Apart from the weak scaling performance benefit shown in our previous blog, the reduced gradient size also provides a way to perform efficient strong scaling. Figure 2 shows the strong scaling speedup performed on zenith and stampede2 super computers using up to 200 nodes on Zenith (Dell EMC) and 256 nodes on Stampede2 (TACC). Efficient strong scaling greatly helps to reduce the time to train the model
While building a model quickly is important, it is critical the make sure that the resulting model is also accurate. Diverged training, where the produced model becomes less accurate (rather than more accurate) with continued training is a common problem not just for large batch training but in general for any NMT system. Monitoring the loss graph would help to understand the convergence of the deep learning model.
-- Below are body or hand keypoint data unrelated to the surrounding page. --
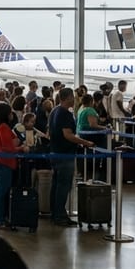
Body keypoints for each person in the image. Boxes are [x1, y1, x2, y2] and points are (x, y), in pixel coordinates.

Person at [49, 88, 93, 227]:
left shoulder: (54, 111)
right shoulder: (65, 114)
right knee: (63, 186)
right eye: (72, 98)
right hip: (65, 154)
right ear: (67, 98)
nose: (74, 100)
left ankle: (55, 213)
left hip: (55, 152)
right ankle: (60, 216)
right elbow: (67, 134)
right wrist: (85, 142)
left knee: (56, 185)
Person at [0, 102, 26, 230]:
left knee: (0, 191)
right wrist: (21, 148)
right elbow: (8, 147)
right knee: (1, 192)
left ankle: (0, 217)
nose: (12, 115)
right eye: (10, 112)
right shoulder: (4, 128)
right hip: (5, 163)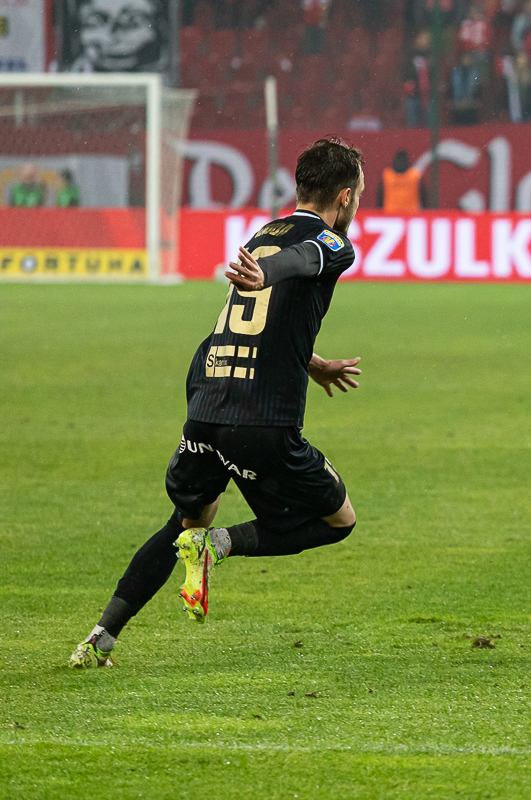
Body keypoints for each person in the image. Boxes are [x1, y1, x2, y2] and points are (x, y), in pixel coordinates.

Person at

Setting the learning rate to an optimal value is crucial for the model’s convergence.
Measures can be taken to prevent diverged training. Experiments suggest that having a very high learning rate at the beginning of the training would cause diverged training. But on the other hand, setting the learning rate too low also would make the model to converge slowly. Finding the ideal learning rate for the model is therefore critical.
One solution is to reduce the learning rate (cool down or decay) or increase the learning rate (warm up), or more often a combination of both By allowing the learning rate to increase linearly to the set value for certain number of steps after which it decays based on a chosen function, the resulting model can be more accurate and produced faster. For transformer model, the decay is proportional to the inverse square root of the number of steps.
Based on our experiments we found that for large batch sizes (130k, 402k, 630k, 1M tokens), setting the learning rate to 0.001 – 0.005 would prevent diverged training of the big model.
Figure 4: An example loss profile showing diverged training (gbz=130k, lr=0.01)
Figure 5: An example loss profile showing correct training behavior (gbz=130k, lr=0.001)
Figures 4 and 5 show the loss profiles when trained with a global batch size of 130k. Setting the learning rate to a “high” value (0.01) results in diverged training, but when set to 1e-3 (0.001), the model converges better. This results in good translation quality on the final model. Similar results were observed for all other large batch sizes.
In this blog we highlighted a few common challenges when performing distributed training of the transformer model for neural machine translation (NMT). The solutions developed by Dell EMC in collaboration with Uber, Amazon, Intel, and SURFsara resulted in dramatically improved scaling capabilities and model accuracy. The results are now added part of our research paper accepted at ISC High Performance 2019 conference. The paper has further details about the modifications to Horovod and improvements in terms of memory usage, scaling efficiency, reduced time to train and translation quality. The work has been incorporated into Horovod so that the research community can explore further scaling potential and produce more efficient NMT models.